The storage issue has been known for weeks, and discussed intensely. It had been priced in to a considerable degree: contango was already at a historically high level. What information about the availability of storage arrived between Friday and today? Unlikely to be anything that could cause such chaotic price movements.

The likely cause is the difficulty of liquidating about 100,000 open contracts (100 million barrels!) in such extreme technical conditions. It is plausible, and indeed likely, that strategic behavior–perhaps rising to the level of manipulation–is the major cause of how prices moved today against the background of conditions that were widely known on Friday.

 

Basically the opposite of a efficient market.

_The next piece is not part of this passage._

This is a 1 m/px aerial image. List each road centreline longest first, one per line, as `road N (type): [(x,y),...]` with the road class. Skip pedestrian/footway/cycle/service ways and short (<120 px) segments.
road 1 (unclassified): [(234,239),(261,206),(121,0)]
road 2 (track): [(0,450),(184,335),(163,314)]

He had an interesting theory, that someone in the market could have taken a purposefully long losing position out to profit from a much bigger short position in the futures elsewhere.
 

Quote

 

In these conditions, a trader, or a group of traders with modest-sized short positions can exercise market power by delivering even a small amount of oil over and above the quantity that should flow to Cushing. This drives down the price and allows the trader or traders to cover his (their) position(s) at artificially low prices.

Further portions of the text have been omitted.